À la (re)découverte du melon de Montréal
Ah ouin, on a un melon de Montréal? C’est sûrement ce que répondront les ami.e.s à qui vous irez flasher vos connaissances sur cette espèce patrimoniale qui connaît un regain de popularité depuis quelques années. Melon perdu, puis retrouvé, sa petite histoire fascine!
Un goût de revenez-y
Le melon de Montréal était très populaire dans les années 1920, au point où il se vendait à la tranche (et à grand prix!) dans les rues de New York et de Boston. Semblable au melon miel, il a un goût d’épices et tout spécialement de muscade.
Croisé avec le melon Banana, il a donné le melon d’Oka, plus facile à cultiver dans le climat québécois. Celui-ci s’apparente davantage au cantaloup, avec sa chair orange bien sucrée et parfumée, explique l’auteur, conférencier et semencier derrière les Jardins du Grand-Portage Yves Gagnon. «Mais ils n’ont pas la même peau: le cantaloup a une peau plus verte et avec des rainures, tandis que le melon d’Oka est un melon brodé.»
Perdu, puis retrouvé
«Le melon de Montréal a besoin de conditions climatiques vraiment particulières», explique Yves Gagnon. Bien qu’il ait besoin de beaucoup de chaleur, on réussissait à le cultiver dans un microclimat, quelque part entre ce qui est aujourd’hui le cimetière Notre-Dame-des-Neiges et l’autoroute Décarie. Mais avec sa culture capricieuse et l’étalement urbain, le fruit s’est perdu… jusqu’à ce que des graines soient retrouvées par le journaliste Mark Abley dans une banque de semences de l’Iowa. Sur 200 graines ainsi récupérées après plusieurs décennies, une seule a germé!
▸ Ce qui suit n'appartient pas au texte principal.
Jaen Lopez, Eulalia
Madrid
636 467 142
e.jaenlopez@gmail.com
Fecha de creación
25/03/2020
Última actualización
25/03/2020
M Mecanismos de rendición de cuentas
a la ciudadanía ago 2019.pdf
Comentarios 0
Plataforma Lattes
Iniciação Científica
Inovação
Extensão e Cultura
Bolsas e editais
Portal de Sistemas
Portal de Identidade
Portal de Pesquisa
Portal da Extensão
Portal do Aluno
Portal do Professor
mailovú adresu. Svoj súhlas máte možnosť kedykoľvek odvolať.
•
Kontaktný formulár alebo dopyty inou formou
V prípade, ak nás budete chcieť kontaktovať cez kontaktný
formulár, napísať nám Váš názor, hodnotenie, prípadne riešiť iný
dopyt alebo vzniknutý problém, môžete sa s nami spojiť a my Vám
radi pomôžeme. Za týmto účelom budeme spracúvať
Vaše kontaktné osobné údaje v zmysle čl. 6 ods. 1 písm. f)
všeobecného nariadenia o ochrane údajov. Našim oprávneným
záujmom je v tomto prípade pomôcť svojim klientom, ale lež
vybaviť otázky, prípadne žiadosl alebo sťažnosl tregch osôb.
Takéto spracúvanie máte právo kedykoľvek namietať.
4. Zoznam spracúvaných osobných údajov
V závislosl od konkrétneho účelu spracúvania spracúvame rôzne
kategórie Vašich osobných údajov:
On a réussi à produire du melon de Montréal et de nouvelles semences, même si avec juste un plan, ce n’est pas idéal. Le melon de Montréal a donc été sauvé in extremis.
Yves Gagnon
Éclipsé par son descendant
Au début du 20e siècle, les moines de l’Institut agricole d’Oka ont développé un melon plus facile à cultiver. Mais le melon d’Oka s’est lui aussi perdu à la fermeture de l’institut, dans les années 1960, jusqu’à ce qu’un jardinier de L’Île-Bizard en retrouve des semences. Si l’histoire de sa redécouverte est moins rocambolesque, il est vite devenu le préféré des producteurs de plantes ancestrales. «C’est un melon très bien adapté au climat d’ici. Je dirais qu’il est devenu le melon patrimonial du Québec, plus que le melon de Montréal», estime Yves Gagnon.
Des héros sans cape
Le réveil de la popularité de ces deux espèces de melon s’explique facilement, croit Yves Gagnon. Les multinationales se sont approprié le commerce des semences et ont tendance à éliminer les plantes patrimoniales. Or, on a perdu 90% des cultivars dans le dernier siècle. Auparavant, des semencier.ère.s produisaient des cultivars ancestraux, mais cette pratique s’est perdue… jusqu’à ce que quelques héros de la biodiversité aient mis la main à la pâte. «Des jardiniers au courant de cette érosion génétique ont réagi en fondant des organismes dédiés à la conservation du patrimoine génétique», précise Yves Gagnon, qui fait ça depuis 30 ans.
Un cultivar, c’est une variété qu’on obtient par la sélection de plants qui présentent les caractéristiques qu’on désire. En croisant deux plantes, on obtient un hybride qu’on stabilise au fil des années par ce processus de sélection. Le cultivar est donc le résultat de cette hybridation.
Où les trouver?
Malheureusement, le melon de Montréal comme le melon d’Oka ne sont pas faciles à trouver. Les épiceries à grande surface n’en proposent pas et, à moins de tomber sur un.e petit.e producteur.rice qui les cultive et les vend dans un panier bio, il faut acheter des semences et s’armer de son pouce vert. La bonne nouvelle, c’est qu’il y a désormais quelques dizaines de semencier.ère.s au Québec qui se consacrent à la préservation de diverses espèces de plantes patrimoniales. Plus besoin de se rendre jusque dans l’Iowa pour en trouver!